__YOUR TASK__.
Reproduce the lines below without any change, from the first line through the line that contains "1: (771, 535)", including that line, and output nothing else.

__EXTRACTED RECORDS__.
==*==

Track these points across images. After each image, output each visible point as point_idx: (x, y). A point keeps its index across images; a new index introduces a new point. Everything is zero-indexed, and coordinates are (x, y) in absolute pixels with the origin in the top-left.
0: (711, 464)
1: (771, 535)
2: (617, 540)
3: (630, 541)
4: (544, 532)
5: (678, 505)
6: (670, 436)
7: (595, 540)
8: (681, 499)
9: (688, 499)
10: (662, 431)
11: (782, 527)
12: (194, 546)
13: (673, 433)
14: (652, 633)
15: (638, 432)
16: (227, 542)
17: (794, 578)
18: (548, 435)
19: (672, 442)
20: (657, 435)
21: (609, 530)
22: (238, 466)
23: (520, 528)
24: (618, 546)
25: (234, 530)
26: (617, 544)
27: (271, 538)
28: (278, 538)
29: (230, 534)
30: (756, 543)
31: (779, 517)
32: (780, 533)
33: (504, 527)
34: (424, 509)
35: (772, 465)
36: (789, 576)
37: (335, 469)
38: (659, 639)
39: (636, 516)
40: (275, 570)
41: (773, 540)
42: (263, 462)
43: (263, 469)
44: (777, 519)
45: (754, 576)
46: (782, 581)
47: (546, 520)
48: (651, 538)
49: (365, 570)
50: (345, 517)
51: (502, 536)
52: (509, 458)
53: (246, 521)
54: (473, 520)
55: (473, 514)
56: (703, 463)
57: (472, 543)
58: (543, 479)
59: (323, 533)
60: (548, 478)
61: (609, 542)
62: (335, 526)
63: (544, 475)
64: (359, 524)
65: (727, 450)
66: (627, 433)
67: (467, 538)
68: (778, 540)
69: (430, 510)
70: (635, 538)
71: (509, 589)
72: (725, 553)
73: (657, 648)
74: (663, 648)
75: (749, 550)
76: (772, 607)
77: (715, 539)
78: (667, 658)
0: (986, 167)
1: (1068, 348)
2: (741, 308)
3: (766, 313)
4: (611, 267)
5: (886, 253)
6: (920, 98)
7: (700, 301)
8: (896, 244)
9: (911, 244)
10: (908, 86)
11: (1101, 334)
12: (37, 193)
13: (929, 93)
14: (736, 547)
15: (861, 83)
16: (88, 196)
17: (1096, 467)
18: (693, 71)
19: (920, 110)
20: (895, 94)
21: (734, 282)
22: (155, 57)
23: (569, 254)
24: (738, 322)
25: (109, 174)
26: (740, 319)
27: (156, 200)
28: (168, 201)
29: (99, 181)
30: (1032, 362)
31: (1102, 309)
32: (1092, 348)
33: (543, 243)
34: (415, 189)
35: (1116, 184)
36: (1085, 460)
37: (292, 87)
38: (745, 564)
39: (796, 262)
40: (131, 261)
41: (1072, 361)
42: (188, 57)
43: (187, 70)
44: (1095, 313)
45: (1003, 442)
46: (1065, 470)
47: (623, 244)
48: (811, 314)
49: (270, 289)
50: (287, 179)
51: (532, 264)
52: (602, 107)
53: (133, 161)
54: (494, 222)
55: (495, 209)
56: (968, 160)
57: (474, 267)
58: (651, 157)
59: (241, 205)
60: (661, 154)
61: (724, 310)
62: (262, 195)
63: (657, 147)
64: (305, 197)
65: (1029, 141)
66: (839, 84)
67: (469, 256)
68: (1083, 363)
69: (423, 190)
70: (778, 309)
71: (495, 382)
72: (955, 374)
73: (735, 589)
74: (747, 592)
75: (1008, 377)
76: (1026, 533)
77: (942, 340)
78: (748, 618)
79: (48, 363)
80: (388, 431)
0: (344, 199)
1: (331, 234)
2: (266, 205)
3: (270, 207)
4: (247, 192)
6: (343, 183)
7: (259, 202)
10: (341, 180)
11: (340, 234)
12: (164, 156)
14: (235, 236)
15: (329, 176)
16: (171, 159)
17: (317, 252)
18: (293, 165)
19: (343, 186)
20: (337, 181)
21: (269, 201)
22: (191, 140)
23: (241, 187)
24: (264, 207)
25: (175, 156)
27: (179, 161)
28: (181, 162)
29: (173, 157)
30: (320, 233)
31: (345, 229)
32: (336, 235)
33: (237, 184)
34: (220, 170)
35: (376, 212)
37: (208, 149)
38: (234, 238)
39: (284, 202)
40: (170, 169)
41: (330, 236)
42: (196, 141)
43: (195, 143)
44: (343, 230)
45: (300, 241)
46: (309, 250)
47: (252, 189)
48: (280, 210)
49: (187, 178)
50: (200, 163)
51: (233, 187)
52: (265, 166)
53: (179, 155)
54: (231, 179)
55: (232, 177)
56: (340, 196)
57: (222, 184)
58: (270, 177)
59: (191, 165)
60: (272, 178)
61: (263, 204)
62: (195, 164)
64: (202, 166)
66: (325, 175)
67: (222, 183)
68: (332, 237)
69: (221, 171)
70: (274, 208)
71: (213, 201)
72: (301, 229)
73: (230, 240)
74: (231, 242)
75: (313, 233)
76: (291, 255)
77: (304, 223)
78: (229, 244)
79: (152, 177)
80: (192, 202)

==*==

__RESULT OF THE EXERCISE__.
Track these points across images. After each image, output each visible point as point_idx: (x, y). A point keeps its index across images; a new index introduces a new point. Everything is zero-indexed, and coordinates are (x, y) in absolute pixels with the origin in the top-left.
0: (711, 464)
1: (771, 535)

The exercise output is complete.